Si sta riscrivendo anche la dottrina sociale della Chiesa, o la nuova enciclica ne è un approfondimento?
«Si sta sovvertendo la dottrina sociale, altro che! Vede, la dottrina sociale attinge da quella parte della Rivelazione che è anche conoscibile dalla ragione. Il modernismo, che fonda la fede solo sul sentimento religioso, aborrisce la filosofia naturale e cristiana: come si può proporre la vera dottrina sociale senza parlare di legge naturale?».
Che intende?
«Quando siamo così contrari all’aborto, al divorzio, al riconoscimento delle coppie omosessuali come soggetto di diritto, lo facciamo non perché vogliamo imporre un credo religioso, ma perché ciò è contrario al bene comune, conoscibile da tutti gli uomini alla luce della retta ragione. La fede certamente illumina e facilita questa conoscenza, ma non è strettamente indispensabile per capire certe cose. E siccome i modernisti non credono più né nella ragione, né nella possibilità di una conoscenza oggettiva, da un lato hanno paura ad affrontare certi temi; dall’altro si rifugiano in un fideismo che il compianto cardinale Carlo Caffarra chiamava “fede esclamata”».
A che cosa si riferiva il defunto arcivescovo di Bologna?

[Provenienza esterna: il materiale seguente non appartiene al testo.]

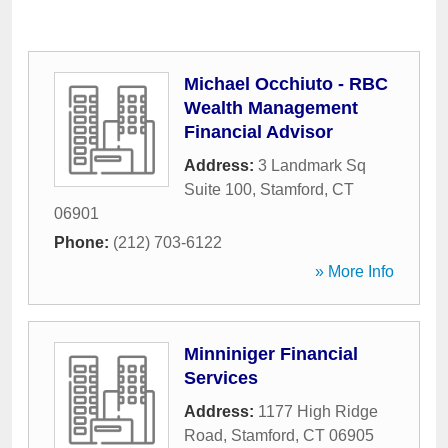
Michael Occhiuto - RBC
Wealth Management
Financial Advisor
Address:
3 Landmark Sq
Suite 100
,
Stamford
,
CT
06901
Phone:
(212) 703-6122
» More Info
Minniniger Financial
Services
Address:
1177 High Ridge
Road
,
Stamford
,
CT
06905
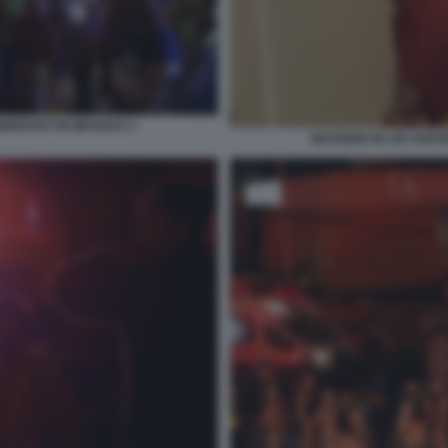
IGRANTI IN MESSICO 1
INCENDIO IN UN CENT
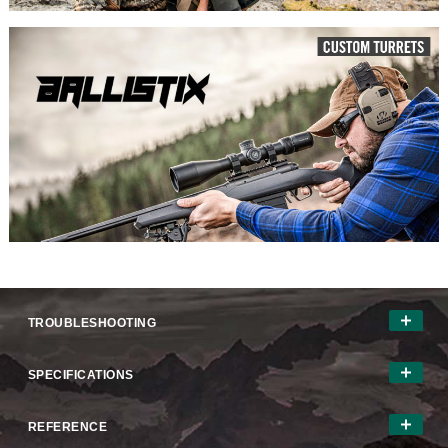
TROUBLESHOOTING
SPECIFICATIONS
REFERENCE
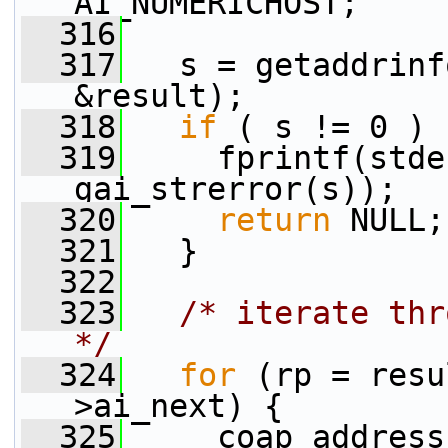
AI_NUMERICHOST;
  316
  317
   s = getaddrinf
&result);
  318
if
 ( s != 0 ) 
  319
     fprintf(stde
gai_strerror(s));
  320
return
 NULL;
  321
   } 
  322
  323
/* iterate thr
*/
  324
for
 (rp = resu
>ai_next) {
  325
     coap_address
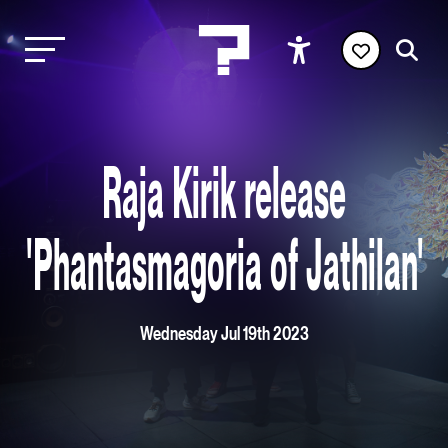
Raja Kirik release
'Phantasmagoria of Jathilan'
Wednesday Jul 19th 2023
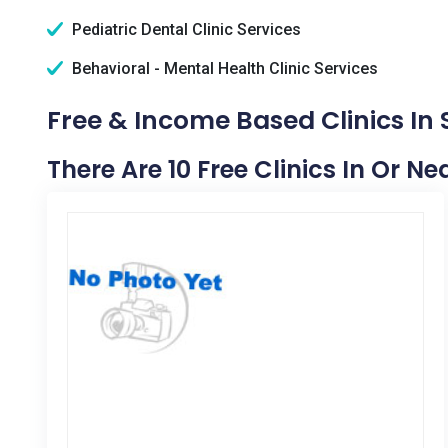
Pediatric Dental Clinic Services
Behavioral - Mental Health Clinic Services
Free & Income Based Clinics In
There Are 10 Free Clinics In Or N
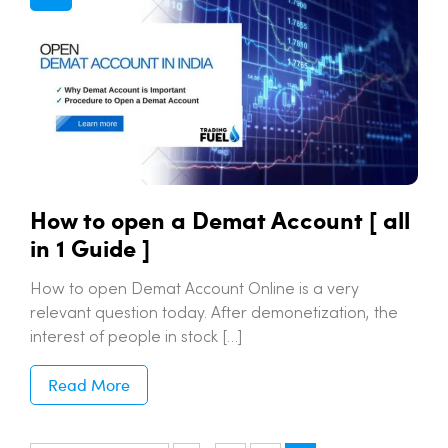
How to open a Demat Account [ all
in 1 Guide ]
How to open Demat Account Online is a very
relevant question today. After demonetization, the
interest of people in stock […]
Read More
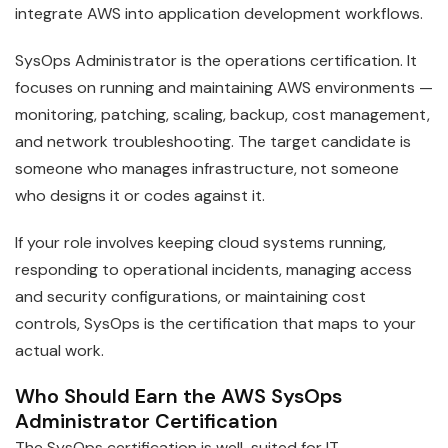
integrate AWS into application development workflows.
SysOps Administrator is the operations certification. It
focuses on running and maintaining AWS environments —
monitoring, patching, scaling, backup, cost management,
and network troubleshooting. The target candidate is
someone who manages infrastructure, not someone
who designs it or codes against it.
If your role involves keeping cloud systems running,
responding to operational incidents, managing access
and security configurations, or maintaining cost
controls, SysOps is the certification that maps to your
actual work.
Who Should Earn the AWS SysOps
Administrator Certification
The SysOps certification is well-suited for IT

«Le faccio un esempio: “Ah i migranti, ah gli emarginati, ah i poveri divorziati feriti eccetera”, dove la prudenza e la ricerca del giusto mezzo virtuoso sono esorcizzate. Solo così si spiega l’incredibile appoggio al super-abortista Biden, le simpatie verso la Bonino, i miagolii appena sussurrati di finta opposizione alla legge Zan-Scalfarotto, le suore che ritirano fuori il velo dalla naftalina e se lo mettono per farsi fotografare ai seggi delle primarie del Pd…».
Che cosa sta accadendo nella Chiesa oggi? Ci si sta allontanando da un insegnamento bimillenario?
«Stiamo vivendo l’inferno della Chiesa. La Madonna a Fatima ha parlato di tre inferni: quello dei singoli (il mare di fuoco), quello delle nazioni (il comunismo), e quello della Chiesa. Tra tante altre sofferenze, il papato è colpito da frecce, cioè l’arma dei traditori che colpiscono appostati di nascosto. Attraverso un diluvio di sangue, trionferà presto il Cuore immacolato di Maria».
Perché dice che le frecce trafiggono il papato e non il Papa?
«Perché è l’istituto del papato che potrebbe essere ferito, in ipotesi, dallo stesso Papa».